In terms of structure, the poem is dense with language but easy-flowing. The long lines and use of punctuation to extend sentences serves to give readers a sense of anxiety and unease, the thoughts never-ending and flowing directly into the next one, unceasing, and the density of the words themselves show the struggle that black men have to go through when thinking about daily life and all the worries that life in America uniquely gives to black men, women, and children, representing how they often have to mentally juggle so many burdens and tasks that white men, women, and children do not. The end of the poem is particularly bleak yet hopeful: he imagines the kind of strength that Rice’s mother and father and family must have to not commit suicide, to not want to kill themselves and join their son in the ground forever, and its related imagery ends the poem on a haunting note, the reader being left with an image of a crypt in a cemetery, with everything else quiet and still nearby and the silence of eternity wrapped around everything.


If you want to read Betts' brilliant recent collection, Felon, head over to our local catalog to find it here. If you would like to purchase it for your own personal use (who doesn't love highlighting their favorite lines of poetry and writing notes in the margins?), you can find it locally here or on Amazon here.
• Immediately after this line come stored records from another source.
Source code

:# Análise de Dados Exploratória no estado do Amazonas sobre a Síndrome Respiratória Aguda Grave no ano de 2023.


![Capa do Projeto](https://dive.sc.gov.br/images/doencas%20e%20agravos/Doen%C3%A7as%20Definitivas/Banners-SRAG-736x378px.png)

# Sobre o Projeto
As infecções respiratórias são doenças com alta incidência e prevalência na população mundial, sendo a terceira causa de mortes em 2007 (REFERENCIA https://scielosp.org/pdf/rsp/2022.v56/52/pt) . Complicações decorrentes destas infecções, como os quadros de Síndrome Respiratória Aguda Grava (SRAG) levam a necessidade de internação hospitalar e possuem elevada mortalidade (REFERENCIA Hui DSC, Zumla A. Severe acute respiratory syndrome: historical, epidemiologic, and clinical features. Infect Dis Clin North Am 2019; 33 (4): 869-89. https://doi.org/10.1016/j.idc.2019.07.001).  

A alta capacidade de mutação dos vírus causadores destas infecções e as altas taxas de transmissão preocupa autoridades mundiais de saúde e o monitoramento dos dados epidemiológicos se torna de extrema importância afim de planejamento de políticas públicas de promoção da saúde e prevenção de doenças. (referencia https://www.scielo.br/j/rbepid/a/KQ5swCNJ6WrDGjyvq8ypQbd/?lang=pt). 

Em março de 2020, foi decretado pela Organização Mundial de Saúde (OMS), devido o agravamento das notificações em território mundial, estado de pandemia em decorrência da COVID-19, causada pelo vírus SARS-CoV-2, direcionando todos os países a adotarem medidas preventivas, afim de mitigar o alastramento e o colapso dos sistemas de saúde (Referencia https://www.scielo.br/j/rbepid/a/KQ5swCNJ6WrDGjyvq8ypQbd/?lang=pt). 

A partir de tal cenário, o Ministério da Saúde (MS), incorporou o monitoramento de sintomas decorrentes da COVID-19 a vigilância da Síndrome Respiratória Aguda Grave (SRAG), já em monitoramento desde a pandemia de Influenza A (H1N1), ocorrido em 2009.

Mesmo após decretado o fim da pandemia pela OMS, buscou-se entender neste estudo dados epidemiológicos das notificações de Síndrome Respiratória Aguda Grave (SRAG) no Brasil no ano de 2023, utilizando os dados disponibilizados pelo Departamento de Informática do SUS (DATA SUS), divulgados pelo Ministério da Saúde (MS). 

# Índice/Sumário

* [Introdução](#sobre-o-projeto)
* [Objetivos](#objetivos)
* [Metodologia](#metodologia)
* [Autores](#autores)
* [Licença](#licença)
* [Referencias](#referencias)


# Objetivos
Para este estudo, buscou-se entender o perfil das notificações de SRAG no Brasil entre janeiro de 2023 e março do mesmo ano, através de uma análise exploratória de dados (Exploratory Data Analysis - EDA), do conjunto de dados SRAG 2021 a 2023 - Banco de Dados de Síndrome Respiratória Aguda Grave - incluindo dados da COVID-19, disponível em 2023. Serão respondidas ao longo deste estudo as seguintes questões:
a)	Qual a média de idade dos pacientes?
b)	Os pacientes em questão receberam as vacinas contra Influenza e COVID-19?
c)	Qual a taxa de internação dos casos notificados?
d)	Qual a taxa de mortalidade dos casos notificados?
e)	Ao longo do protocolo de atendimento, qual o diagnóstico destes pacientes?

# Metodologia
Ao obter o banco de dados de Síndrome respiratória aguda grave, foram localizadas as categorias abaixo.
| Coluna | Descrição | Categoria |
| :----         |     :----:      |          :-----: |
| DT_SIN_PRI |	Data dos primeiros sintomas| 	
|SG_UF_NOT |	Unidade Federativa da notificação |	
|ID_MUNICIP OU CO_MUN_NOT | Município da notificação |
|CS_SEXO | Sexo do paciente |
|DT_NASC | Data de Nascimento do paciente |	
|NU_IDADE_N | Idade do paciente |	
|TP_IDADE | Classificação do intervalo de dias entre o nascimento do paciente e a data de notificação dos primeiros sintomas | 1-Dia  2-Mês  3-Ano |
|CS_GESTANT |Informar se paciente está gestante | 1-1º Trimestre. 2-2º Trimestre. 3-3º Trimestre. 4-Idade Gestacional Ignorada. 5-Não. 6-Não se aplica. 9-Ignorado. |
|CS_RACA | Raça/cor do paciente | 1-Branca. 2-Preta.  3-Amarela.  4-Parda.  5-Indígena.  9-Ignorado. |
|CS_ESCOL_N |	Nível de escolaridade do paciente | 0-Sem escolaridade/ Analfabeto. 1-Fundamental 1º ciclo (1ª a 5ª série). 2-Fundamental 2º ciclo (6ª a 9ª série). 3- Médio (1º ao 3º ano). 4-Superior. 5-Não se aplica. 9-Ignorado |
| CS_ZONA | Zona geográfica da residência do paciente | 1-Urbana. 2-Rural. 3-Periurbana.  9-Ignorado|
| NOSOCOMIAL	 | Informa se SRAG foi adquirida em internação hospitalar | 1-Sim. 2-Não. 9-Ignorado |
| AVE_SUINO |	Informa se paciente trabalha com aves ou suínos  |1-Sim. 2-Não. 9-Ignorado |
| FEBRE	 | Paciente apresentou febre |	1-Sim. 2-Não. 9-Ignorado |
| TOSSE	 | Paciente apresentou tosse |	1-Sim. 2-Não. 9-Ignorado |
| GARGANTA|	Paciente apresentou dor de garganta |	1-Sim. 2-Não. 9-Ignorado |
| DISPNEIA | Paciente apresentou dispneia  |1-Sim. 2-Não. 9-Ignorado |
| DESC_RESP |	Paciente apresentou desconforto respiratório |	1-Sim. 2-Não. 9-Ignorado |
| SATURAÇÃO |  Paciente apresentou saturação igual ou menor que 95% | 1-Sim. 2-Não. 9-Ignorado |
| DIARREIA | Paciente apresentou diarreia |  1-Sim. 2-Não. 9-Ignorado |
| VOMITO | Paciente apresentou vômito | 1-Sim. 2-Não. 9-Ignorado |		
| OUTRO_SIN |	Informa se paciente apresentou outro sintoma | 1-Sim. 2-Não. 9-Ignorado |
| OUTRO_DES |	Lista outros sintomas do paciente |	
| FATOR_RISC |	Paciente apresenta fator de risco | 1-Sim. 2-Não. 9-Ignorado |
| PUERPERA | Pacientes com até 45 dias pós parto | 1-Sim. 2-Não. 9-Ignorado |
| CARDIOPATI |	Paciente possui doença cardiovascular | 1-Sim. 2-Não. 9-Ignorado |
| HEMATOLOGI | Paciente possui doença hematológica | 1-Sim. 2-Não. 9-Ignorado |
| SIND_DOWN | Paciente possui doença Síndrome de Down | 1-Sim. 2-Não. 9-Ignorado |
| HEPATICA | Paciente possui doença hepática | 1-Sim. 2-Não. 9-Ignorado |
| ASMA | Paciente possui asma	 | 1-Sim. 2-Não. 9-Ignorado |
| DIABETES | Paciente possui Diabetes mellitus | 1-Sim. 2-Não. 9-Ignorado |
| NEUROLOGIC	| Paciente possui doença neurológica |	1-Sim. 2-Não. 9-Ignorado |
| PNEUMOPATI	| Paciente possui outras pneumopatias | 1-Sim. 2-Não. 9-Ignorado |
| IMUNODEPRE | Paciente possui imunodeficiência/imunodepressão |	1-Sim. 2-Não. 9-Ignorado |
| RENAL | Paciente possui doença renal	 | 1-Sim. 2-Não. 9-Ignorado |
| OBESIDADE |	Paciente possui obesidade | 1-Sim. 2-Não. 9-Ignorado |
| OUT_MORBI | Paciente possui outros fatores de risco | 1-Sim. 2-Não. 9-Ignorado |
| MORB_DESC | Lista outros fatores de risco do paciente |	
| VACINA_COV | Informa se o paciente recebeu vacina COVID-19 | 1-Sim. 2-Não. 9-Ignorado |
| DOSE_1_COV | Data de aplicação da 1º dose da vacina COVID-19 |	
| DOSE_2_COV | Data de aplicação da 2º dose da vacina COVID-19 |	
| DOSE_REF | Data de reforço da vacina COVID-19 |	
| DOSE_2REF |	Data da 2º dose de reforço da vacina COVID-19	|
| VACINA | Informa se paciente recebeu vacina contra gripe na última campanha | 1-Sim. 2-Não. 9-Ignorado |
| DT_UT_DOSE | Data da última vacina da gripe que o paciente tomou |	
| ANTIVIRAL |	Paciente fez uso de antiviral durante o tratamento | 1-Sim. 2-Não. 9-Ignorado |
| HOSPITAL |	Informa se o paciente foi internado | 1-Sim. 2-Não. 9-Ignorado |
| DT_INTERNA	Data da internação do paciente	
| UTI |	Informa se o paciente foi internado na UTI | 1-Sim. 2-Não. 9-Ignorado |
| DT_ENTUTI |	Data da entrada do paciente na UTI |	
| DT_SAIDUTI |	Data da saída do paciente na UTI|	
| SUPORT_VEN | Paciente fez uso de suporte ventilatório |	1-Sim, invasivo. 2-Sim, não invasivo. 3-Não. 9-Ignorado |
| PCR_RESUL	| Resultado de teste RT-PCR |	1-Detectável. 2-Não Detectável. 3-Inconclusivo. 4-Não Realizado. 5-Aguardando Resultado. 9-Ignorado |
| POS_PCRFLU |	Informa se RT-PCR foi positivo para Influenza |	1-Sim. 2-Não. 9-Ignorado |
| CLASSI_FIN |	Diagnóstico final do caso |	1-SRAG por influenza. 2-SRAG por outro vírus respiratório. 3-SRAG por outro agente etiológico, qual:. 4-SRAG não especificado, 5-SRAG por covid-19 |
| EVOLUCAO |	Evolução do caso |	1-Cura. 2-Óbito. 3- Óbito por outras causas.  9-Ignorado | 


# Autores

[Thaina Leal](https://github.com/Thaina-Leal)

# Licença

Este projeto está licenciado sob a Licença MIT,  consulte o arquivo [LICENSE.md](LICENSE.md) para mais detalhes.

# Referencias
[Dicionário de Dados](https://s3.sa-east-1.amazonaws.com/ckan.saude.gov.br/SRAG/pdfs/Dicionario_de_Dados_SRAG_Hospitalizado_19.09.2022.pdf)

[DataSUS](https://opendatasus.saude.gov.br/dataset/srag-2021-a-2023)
'When I Think of Tamir Rice While Driving' by Reginald Dwayne Betts


in the backseat of my car are my own sons,

still not yet Tamir’s age, already having heard

me warn them against playing with toy pistols,

though my rhetoric is always about what I don’t

like, not what I fear, because sometimes

I think of  Tamir Rice & shed tears, the weeping

all another insignificance, all another way to avoid

saying what should be said: the Second Amendment

is a ruthless one, the pomp & constitutional circumstance

that says my arms should be heavy with the weight

of a pistol when forced to confront death like

this: a child, a hidden toy gun, an officer that fires

before his heart beats twice. My two young sons play

in the backseat while the video of  Tamir dying

plays in my head, & for everything I do know, the thing

I don’t say is that this should not be the brick and mortar

of poetry, the moment when a black father drives

his black sons to school & the thing in the air is the death

of a black boy that the father cannot mention,

because to mention the death is to invite discussion

of  taboo: if you touch my sons the crimson

that touches the concrete must belong, at some point,

to you, the police officer who justifies the echo

of the fired pistol; taboo: the thing that says that justice

is a killer’s body mangled and disrupted by bullets

because his mind would not accept the narrative

of  your child’s dignity, of  his right to life, of  his humanity,

and the crystalline brilliance you saw when your boys first breathed;

the narrative must invite more than the children bleeding

on crisp fall days; & this is why I hate it all, the people around me,

the black people who march, the white people who cheer,

the other brown people, Latinos & Asians & all the colors of   humanity

that we erase in this American dance around death, as we

are not permitted to articulate the reasons we might yearn

to see a man die; there is so much that has to disappear

for my mind not to abandon sanity: Tamir for instance, everything

about him, even as his face, really and truly reminds me

of my own, in the last photo I took before heading off

to a cell, disappears, and all I have stomach for is blood,

and there is a part of me that wishes that it would go away,

the memories, & that I could abandon all talk of making it right

& justice. But my mind is no sieve & sanity is no elixir & I am bound

to be haunted by the strength that lets Tamir’s father,

mother, kinfolk resist the temptation to turn everything

they see into a grave & make home the series of cells

that so many of my brothers already call their tomb.